Qu'il convient en conséquence d'ordonner la réouverture des débats et de surseoir à statuer sur l'intégralité des demandes des parties, les dépens étant réservés.

 

DISPOSITIF (décision proprement dite)                                                            (N.B. : mention ne figurant pas sur l’original)

PAR CES MOTIFS :

Le Tribunal statuant publiquement, par jugement contradictoire, avant dire droit :

SOULÈVE d'office le moyen tiré de la conformité de la clause attributive de compétence matérielle et territoriale au Tribunal de Commerce de PARIS aux dispositions du droit national et de droit européen régissant les clauses abusives insérées dans les contrats conclus entre un professionnel et un consommateur.
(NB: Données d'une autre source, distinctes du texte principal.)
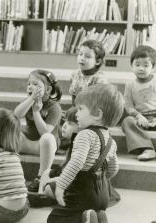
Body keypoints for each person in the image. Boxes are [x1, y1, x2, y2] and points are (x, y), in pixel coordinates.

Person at [47, 84, 124, 223]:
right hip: (103, 193)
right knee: (88, 209)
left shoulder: (85, 135)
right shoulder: (111, 140)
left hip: (83, 191)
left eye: (81, 109)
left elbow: (77, 162)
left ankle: (87, 217)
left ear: (97, 114)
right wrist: (100, 181)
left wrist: (61, 185)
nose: (76, 114)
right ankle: (98, 216)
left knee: (55, 218)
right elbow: (113, 169)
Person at [14, 69, 62, 193]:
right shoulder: (28, 101)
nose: (30, 87)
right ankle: (11, 174)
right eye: (29, 84)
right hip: (28, 141)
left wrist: (36, 112)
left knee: (48, 138)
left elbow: (45, 133)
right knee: (11, 132)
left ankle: (42, 177)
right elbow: (16, 115)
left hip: (44, 146)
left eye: (35, 84)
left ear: (48, 90)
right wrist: (31, 100)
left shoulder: (54, 107)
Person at [121, 45, 156, 161]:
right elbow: (128, 105)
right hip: (141, 118)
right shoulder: (130, 84)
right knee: (127, 121)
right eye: (137, 65)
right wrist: (139, 116)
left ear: (153, 67)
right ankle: (147, 149)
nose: (141, 68)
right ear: (131, 66)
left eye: (146, 65)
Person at [69, 39, 107, 104]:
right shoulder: (74, 74)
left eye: (87, 56)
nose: (82, 58)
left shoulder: (100, 80)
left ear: (98, 61)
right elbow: (73, 98)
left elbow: (99, 103)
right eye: (80, 54)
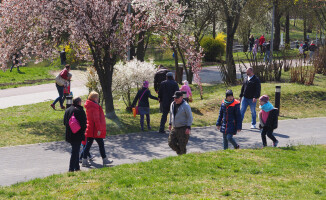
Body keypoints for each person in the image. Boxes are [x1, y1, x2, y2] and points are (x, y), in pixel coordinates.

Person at [82, 91, 113, 167]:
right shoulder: (94, 106)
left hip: (90, 128)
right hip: (95, 130)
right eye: (97, 97)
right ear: (94, 98)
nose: (98, 99)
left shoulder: (89, 105)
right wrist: (99, 129)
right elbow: (96, 119)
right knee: (100, 144)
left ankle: (84, 160)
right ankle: (104, 159)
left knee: (88, 145)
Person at [63, 97, 87, 172]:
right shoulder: (80, 110)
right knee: (75, 151)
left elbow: (64, 122)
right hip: (77, 134)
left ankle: (77, 167)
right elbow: (84, 124)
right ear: (79, 102)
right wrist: (83, 131)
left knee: (76, 150)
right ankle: (71, 169)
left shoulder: (67, 110)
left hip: (69, 134)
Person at [168, 91, 193, 155]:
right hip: (175, 128)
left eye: (177, 98)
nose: (175, 99)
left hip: (183, 128)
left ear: (181, 97)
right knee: (171, 143)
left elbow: (190, 117)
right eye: (174, 98)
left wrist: (188, 127)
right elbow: (171, 114)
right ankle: (180, 153)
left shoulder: (186, 106)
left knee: (182, 146)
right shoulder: (172, 104)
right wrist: (170, 123)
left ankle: (182, 158)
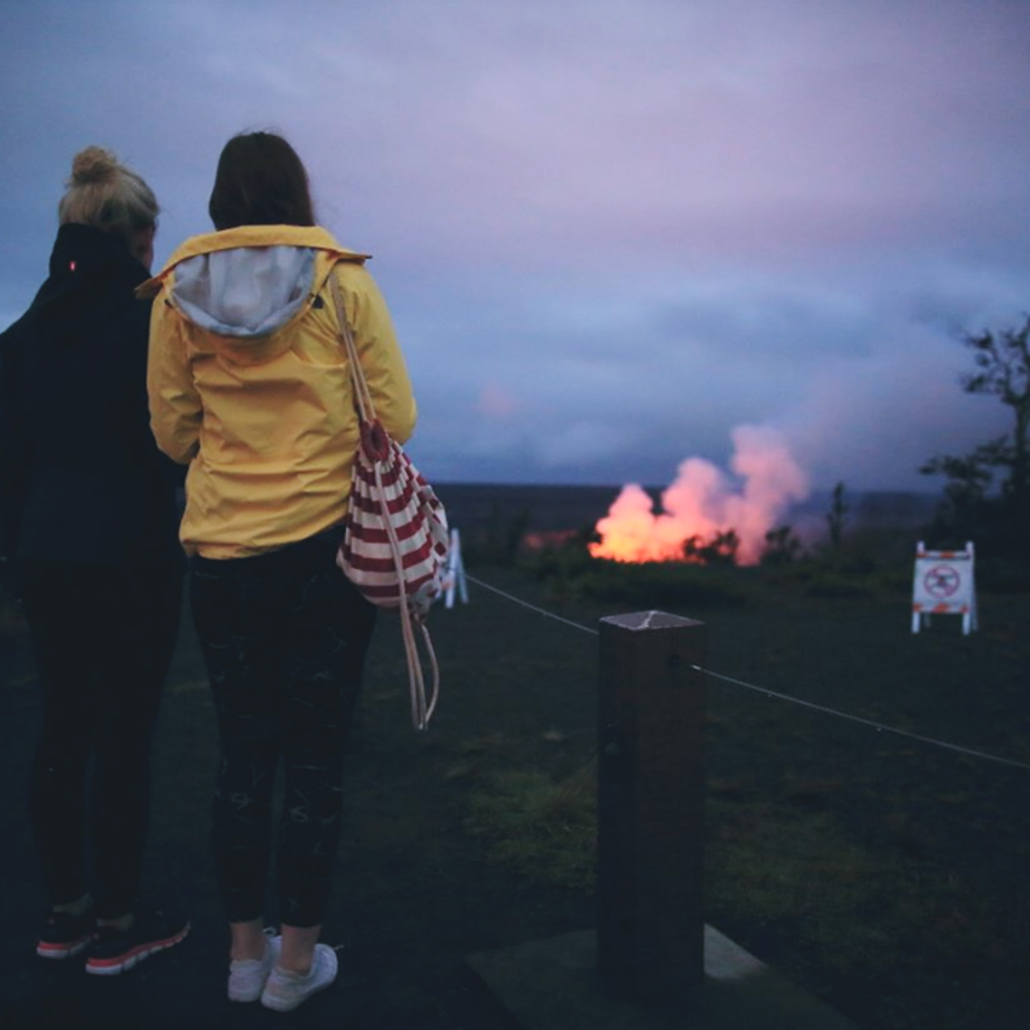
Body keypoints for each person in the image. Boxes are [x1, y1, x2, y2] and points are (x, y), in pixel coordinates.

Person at [143, 131, 417, 1012]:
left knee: (241, 754)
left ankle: (240, 956)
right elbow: (399, 418)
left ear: (222, 200)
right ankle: (296, 968)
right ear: (298, 193)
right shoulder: (343, 282)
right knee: (316, 758)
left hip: (222, 552)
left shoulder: (176, 295)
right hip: (325, 552)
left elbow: (172, 434)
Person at [0, 147, 188, 973]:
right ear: (141, 238)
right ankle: (118, 919)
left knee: (62, 725)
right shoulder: (156, 324)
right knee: (124, 735)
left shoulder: (18, 338)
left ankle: (62, 910)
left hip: (44, 551)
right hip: (134, 552)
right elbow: (173, 445)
INVITE AVANT DIRE DROIT les parties à s'expliquer contradictoirement sur ce moyen.

SURSOIT À STATUER sur l'intégralité des demandes des parties ainsi que sur les frais irrépétibles.

RÉSERVE les dépens.

ORDONNE la réouverture des débats à l'audience de plaidoiries du 26 mars 2004 à 9 heures et institue préalablement le présent calendrier de procédure valant injonction :

- pour la SELARL JURI'ACT, constituée dans l'intérêt de Mademoiselle X., de conclure sur le moyen soulevé d'office avant le 20 janvier 2004,

- pour la SCP GASSE CARNEL constituée dans l'intérêt de la SA CHRONOPOST de conclure en réponse sur ce même moyen avant le 24 février 2004.

Le présent jugement a été signé par le Président et le Greffier.